I got to know Julia especially well for the last ten years of her life when she became a full-time resident in Santa Barbara. During that time she taught me more about the diplomacy of tasting than about the preparation of meals — at which I remain an amateur in both senses of the term. Whenever we went to lunch or supper, she would always reserve her criticisms — “the beets were soggy” — for the ride home. Most of all, it was her enthusiastic way of greeting people on the phone that I miss about her. “RON! How are you?” made me feel that I was the only person in the world that counted for her.

But the truth is that she had many friends, and they all admired the way she could remember a tale about dining with friends that became the heart of her memoirs. She connected food and life in her writings as she did every day of her existence. For her all guests were, as the French have it, compagnons or copains, those who break bread together.

…I sometimes wander down to the old streets, walking beside those ancient tenements, and I can smell the rugelach. I can smell the pierogis. And I’m a boy again, heading to see grandma.

Since most writing about food is, like Julia’s, upbeat and imaginative, the decade of the 1980s was inspirational for me, especially as I followed the excited explosion of cooking manuals that began back in the seventeenth century with Le Cuisinier françois. Perhaps the prime modern example of the rapport between style and sauce occurs in the writings of M.F.K. Fisher. Never satisfied with practice alone, Fisher suffused it with theory. The influence of Brillat-Savarin’s Physiologie du goût in particular haunts her work. It is no wonder, then, that she has given us a remarkable translation, The Physiology of Taste (1949), that earned high praise as being the King James version of the 1848 text. I am surely not the only person who thought that she deserved the Nobel Prize in Literature for her finely nuanced stories of love of food as it was revealed through love of place and of people.

My personal contribution to this literary genre was my book, Tarte à la crème: Comedy and Gastronomy in Molière’s Theater, also published in Italian.

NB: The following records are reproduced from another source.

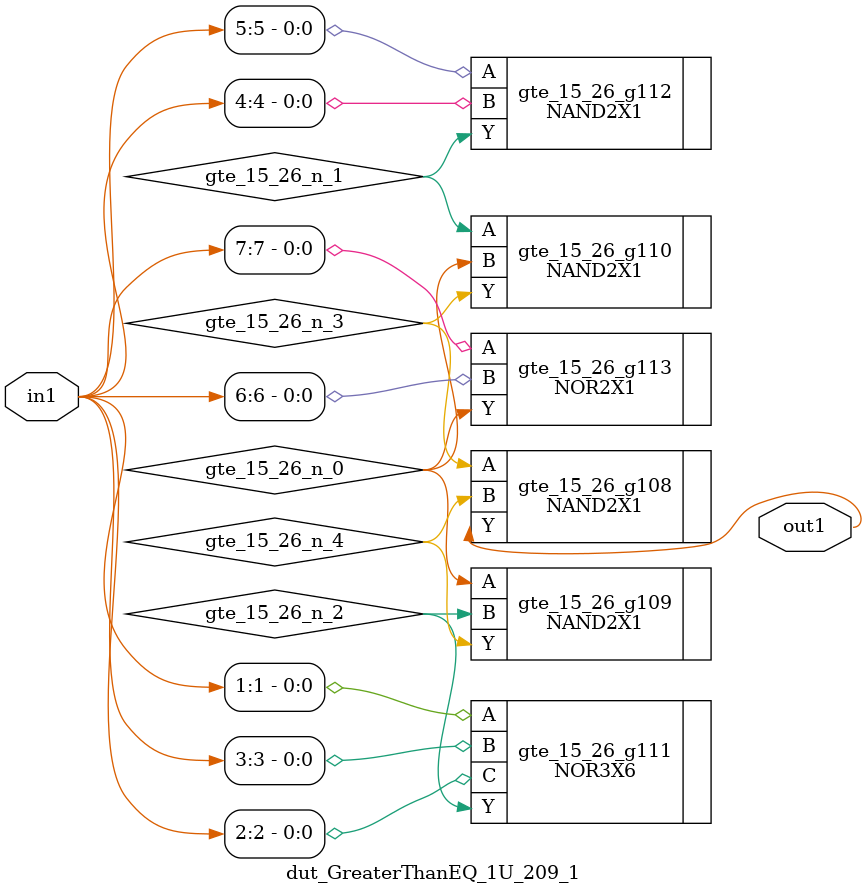
<source format=v>
`timescale 1ps / 1ps


module dut_GreaterThanEQ_1U_209_1(in1, out1);
  input [7:0] in1;
  output out1;
  wire [7:0] in1;
  wire out1;
  wire gte_15_26_n_0, gte_15_26_n_1, gte_15_26_n_2, gte_15_26_n_3,
       gte_15_26_n_4;
  NAND2X1 gte_15_26_g108(.A (gte_15_26_n_3), .B (gte_15_26_n_4), .Y
       (out1));
  NAND2X1 gte_15_26_g109(.A (gte_15_26_n_0), .B (gte_15_26_n_2), .Y
       (gte_15_26_n_4));
  NAND2X1 gte_15_26_g110(.A (gte_15_26_n_1), .B (gte_15_26_n_0), .Y
       (gte_15_26_n_3));
  NOR3X6 gte_15_26_g111(.A (in1[1]), .B (in1[3]), .C (in1[2]), .Y
       (gte_15_26_n_2));
  NAND2X1 gte_15_26_g112(.A (in1[5]), .B (in1[4]), .Y (gte_15_26_n_1));
  NOR2X1 gte_15_26_g113(.A (in1[7]), .B (in1[6]), .Y (gte_15_26_n_0));
endmodule



</source>
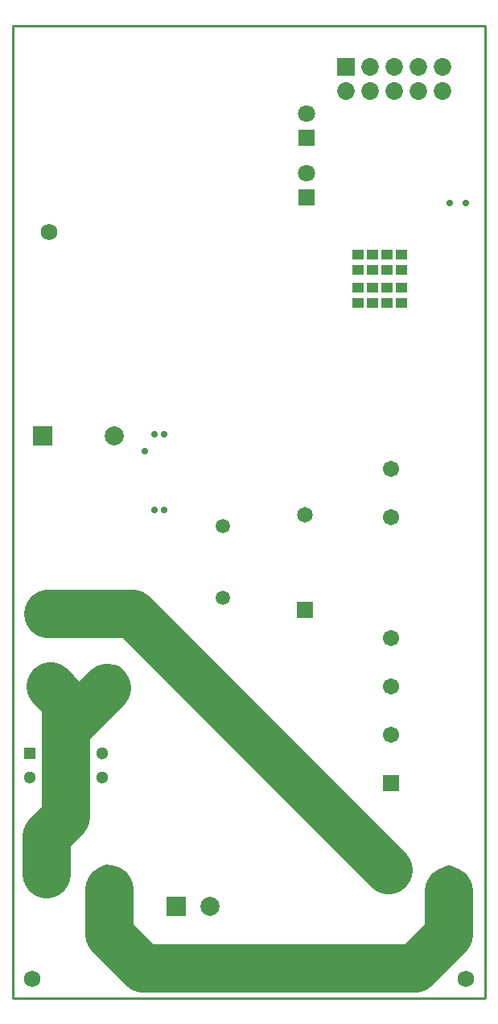
<source format=gbs>
G04*
G04 #@! TF.GenerationSoftware,Altium Limited,Altium Designer,20.2.8 (258)*
G04*
G04 Layer_Color=16711935*
%FSLAX25Y25*%
%MOIN*%
G70*
G04*
G04 #@! TF.SameCoordinates,1A047D9A-836D-465F-8526-38319891AFC0*
G04*
G04*
G04 #@! TF.FilePolarity,Negative*
G04*
G01*
G75*
%ADD15C,0.01000*%
%ADD17R,0.04737X0.04343*%
%ADD39C,0.06800*%
%ADD40C,0.07296*%
%ADD41R,0.07296X0.07296*%
%ADD42R,0.07099X0.07099*%
%ADD43C,0.07099*%
%ADD44R,0.07874X0.07874*%
%ADD45C,0.07874*%
%ADD46C,0.07887*%
%ADD47R,0.07887X0.07887*%
%ADD48C,0.05950*%
%ADD49R,0.06509X0.06509*%
%ADD50C,0.06509*%
%ADD51R,0.06737X0.06737*%
%ADD52C,0.06737*%
%ADD53R,0.05118X0.05118*%
%ADD54C,0.05118*%
%ADD55R,0.07887X0.07887*%
%ADD56C,0.02800*%
%ADD57C,0.02769*%
%ADD90C,0.20000*%
D15*
X515000Y97500D02*
Y500000D01*
Y97500D02*
X710500D01*
Y500000D01*
X515000D02*
X710500D01*
D17*
X676000Y398850D02*
D03*
Y405150D02*
D03*
Y391650D02*
D03*
Y385350D02*
D03*
X670000Y391650D02*
D03*
Y385350D02*
D03*
Y398850D02*
D03*
Y405150D02*
D03*
X658000Y391650D02*
D03*
Y385350D02*
D03*
X664000Y405150D02*
D03*
Y398850D02*
D03*
X658000Y398850D02*
D03*
Y405150D02*
D03*
X664000Y385350D02*
D03*
Y391650D02*
D03*
D39*
X702500Y105500D02*
D03*
X523000D02*
D03*
X530000Y414500D02*
D03*
D40*
X673000Y472752D02*
D03*
Y482752D02*
D03*
X653000Y472752D02*
D03*
X663000Y482752D02*
D03*
Y472752D02*
D03*
X683000Y482752D02*
D03*
X693000D02*
D03*
X683000Y472752D02*
D03*
X693000D02*
D03*
D41*
X653000Y482752D02*
D03*
D42*
X636500Y453500D02*
D03*
Y429000D02*
D03*
D43*
Y463500D02*
D03*
Y439000D02*
D03*
D44*
X527236Y330138D02*
D03*
D45*
X556764D02*
D03*
X527236Y251398D02*
D03*
X556764D02*
D03*
Y231713D02*
D03*
X527236D02*
D03*
D46*
X695500Y148500D02*
D03*
X554000Y149000D02*
D03*
X596500Y135500D02*
D03*
D47*
X670500Y148500D02*
D03*
X529000Y149000D02*
D03*
D48*
X602000Y292764D02*
D03*
Y263236D02*
D03*
D49*
X636000Y258315D02*
D03*
D50*
Y297685D02*
D03*
D51*
X671500Y186500D02*
D03*
D52*
Y206500D02*
D03*
Y226500D02*
D03*
Y246500D02*
D03*
Y316500D02*
D03*
Y296500D02*
D03*
D53*
X522039Y199000D02*
D03*
D54*
Y189000D02*
D03*
X551961D02*
D03*
Y199000D02*
D03*
D55*
X582721Y135500D02*
D03*
D56*
X569500Y324000D02*
D03*
X702500Y426500D02*
D03*
X696000D02*
D03*
D57*
X573531Y331000D02*
D03*
X577468D02*
D03*
Y299500D02*
D03*
X573531D02*
D03*
D90*
X564736Y256602D02*
X670736Y150602D01*
X529736Y256602D02*
X564736D01*
X542500Y214450D02*
X554000Y225950D01*
X529000Y148950D02*
Y164550D01*
X530500Y226450D02*
X537000Y219950D01*
Y209450D02*
Y219950D01*
Y172550D02*
Y209450D01*
X529000Y164550D02*
X537000Y172550D01*
X569000Y110000D02*
X681500D01*
X695500Y124000D01*
X555000D02*
Y142500D01*
Y124000D02*
X569000Y110000D01*
X695500Y124000D02*
Y142000D01*
X540500Y212500D02*
X554000Y226000D01*
X530500Y226500D02*
X537000Y220000D01*
M02*

</source>
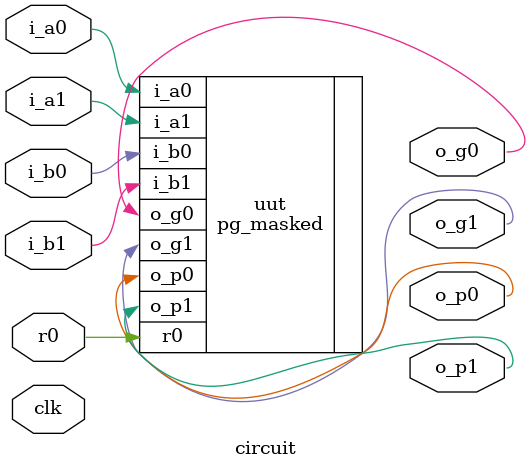
<source format=v>
module circuit (
  input  wire clk,      // Dummy clock for Prolead (combinational circuit)
  input  wire i_a0,
  input  wire i_a1,
  input  wire i_b0,
  input  wire i_b1,
  input  wire r0,
  output wire o_p0,
  output wire o_p1,
  output wire o_g0,
  output wire o_g1
);

  // ----------------------------------------------------------
  // Instantiate masked propagate/generate block
  // ----------------------------------------------------------
  pg_masked uut (
    .i_a0(i_a0),
    .i_a1(i_a1),
    .i_b0(i_b0),
    .i_b1(i_b1),
    .r0  (r0),
    .o_p0(o_p0),
    .o_p1(o_p1),
    .o_g0(o_g0),
    .o_g1(o_g1)
  );

endmodule

</source>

This groundbreaking work reoriented my career and offered the scholarly world a new perspective on matters of taste in the French Classical Age. I demonstrated that one of the principal criteria of distinction in a very class-conscious age resided in the ability to conceive and express judgments about refined acts of ingestion. My conversion to what I call gastrocriticism (a potentially explosive approach, to be sure) has paid multiple dividends, for I am often called upon to contribute to colloquia in a variety of countries as the appointed “gastronaught,” speaking to the lexicon of food and drink that enriches most literary texts from Homer to Hemingway and beyond.

I also eat better.

And yet…

On my rare trips back to New York, I sometimes wander down to the old streets, walking beside those ancient tenements, and I can smell the rugelach. I can smell the pierogis. And I’m a boy again, heading to see grandma. To smell the borscht. To find the raisins. On a morning when I do not yet know that ahead of me lies France.